They demonstrated that an abnormal form of tau protein, as it occurs in Alzheimer's disease, could be produced in very simple cell models in an unambiguous way.
They also show an example of a chemical compound, found in nature, which is highly effective to completely suppress the abnormal changes of tau.
Researchers have developed a simple cellular assay for the pathological modification of tau protein by abnormal hyperphosphorylation, as seen in Alzheimer's disease and a variety of other neurological disorders (tauopathies).
The assay could be utilized to screen for drugs against these disorders, and the discovery of a very effective small molecule is described as an example.
Tau proteins are a family of neuron-specific proteins thought to play a significant role in the organization of the skeleton of nerve cells.
This protein has been known to be abnormally modified in degenerating neurons in Alzheimer's disease in a process called neurofibrillary degeneration.
And this form of neurodegeneration is believed to be the leading cause of the massive loss of brain mass and function in many dementias, and its inhibition can be expected to change the prognosis of Alzheimer's disease significantly.

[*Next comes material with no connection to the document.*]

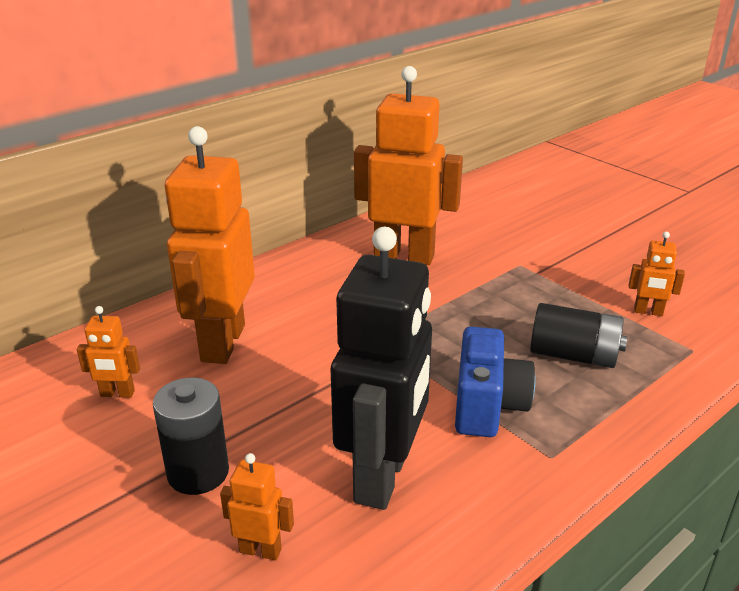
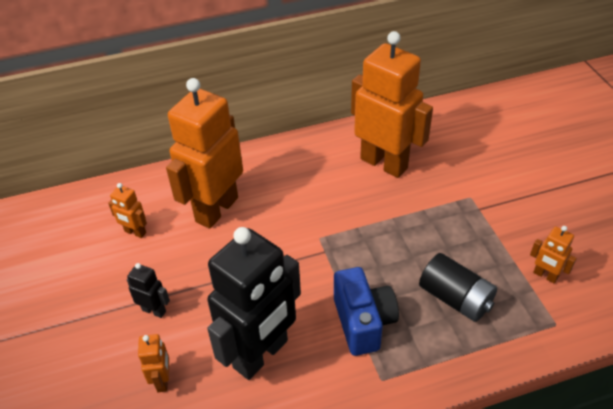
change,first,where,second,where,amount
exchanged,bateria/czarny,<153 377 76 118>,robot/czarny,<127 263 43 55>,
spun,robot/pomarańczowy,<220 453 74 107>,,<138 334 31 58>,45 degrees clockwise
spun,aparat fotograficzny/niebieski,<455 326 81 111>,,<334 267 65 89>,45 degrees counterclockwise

Cell models are important tools to examine the molecular mechanisms involved in specific disease processes, and also the mechanisms of drugs, which act against them.
For the process of tau hyperphosphorylation, credible models with utility for drug discovery have not been established to date.
However, the model developed at Sirenade AG under the leadership of Dr. Hanno Roder, fills this important gap.
The study is published in the April issue of the Journal of Alzheimer's Disease.